No doubt many have their own Monopoly strategies, but if your Monopoly strategy is built around anything other than basic probability knowledge, it’s probably not going to work every time.
Buy properties that probability says are most likely to be landed on.
Why It Works
It’s a simple but ruthlessly effective plan. The rules of the game make it so that jail is one of the most frequently visited spots on the board. Then, by taking into account that the most likely dice rolls will land players on the orange properties (St. James Place, Tennessee Ave., and New York Ave.), buy up those spaces and put as much property development into them as you can.
You’ll have a significant better chance of collecting multiple rent payments on those spaces than any other on the board.
And What About McDonald’s Monopoly?
Man Reviews Food
While not technically a board game, this strategy was too good to not share. How can you play along with McDonald’s Monopoly if your current diet doesn’t allow for delicious golden fries or a fresh Big Mac from McDonald’s?

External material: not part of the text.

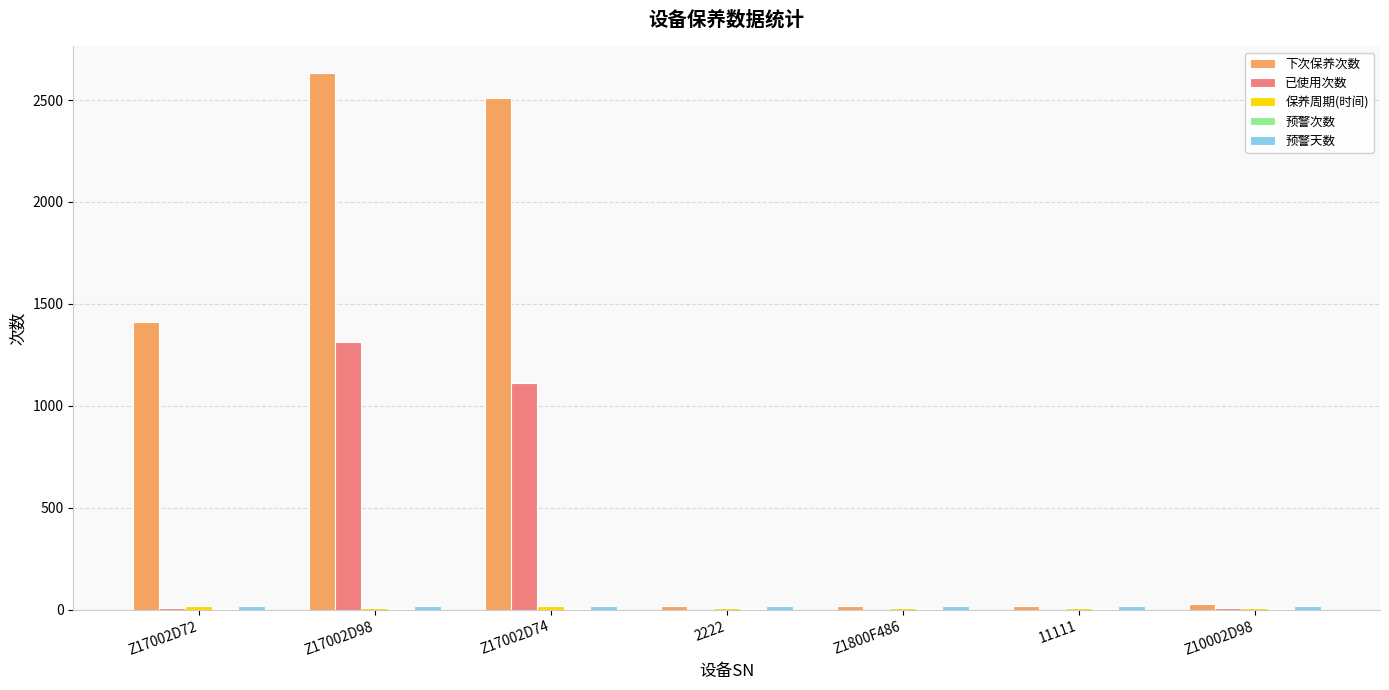

True or false: 下次保养次数 has a value of 2632 at Z17002D98.

True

Play McDonald’s Monopoly without stepping foot into (or driving through) a McDonald’s by writing letters to the Golden Arches instead.
How It Works
A Florida man named Brandon Buncombe is credited for stretching the legal limits of the “No purchase necessary” clause as far as they could go. He decided to write 100 hand-written letters to McDonald’s asking for game pieces. The total cost, according to Brandon, was $117 for 100 letters asking for 400 game stamps in total.
The plan worked and he received 98 of 100 letters returned with his requested game pieces.
Don’t forget: The probability of actually winning a major prize in McDonald’s Monopoly is still incredibly low; the odds of finding the Boardwalk game piece that could help net you $1,000,000 are close to 1 in 602 million. On the other hand, the Park Place game piece is everywhere.
That’s part of McDonald’s strategy: Make many pieces very readily available but keep a few property pieces that are nearly impossible to find.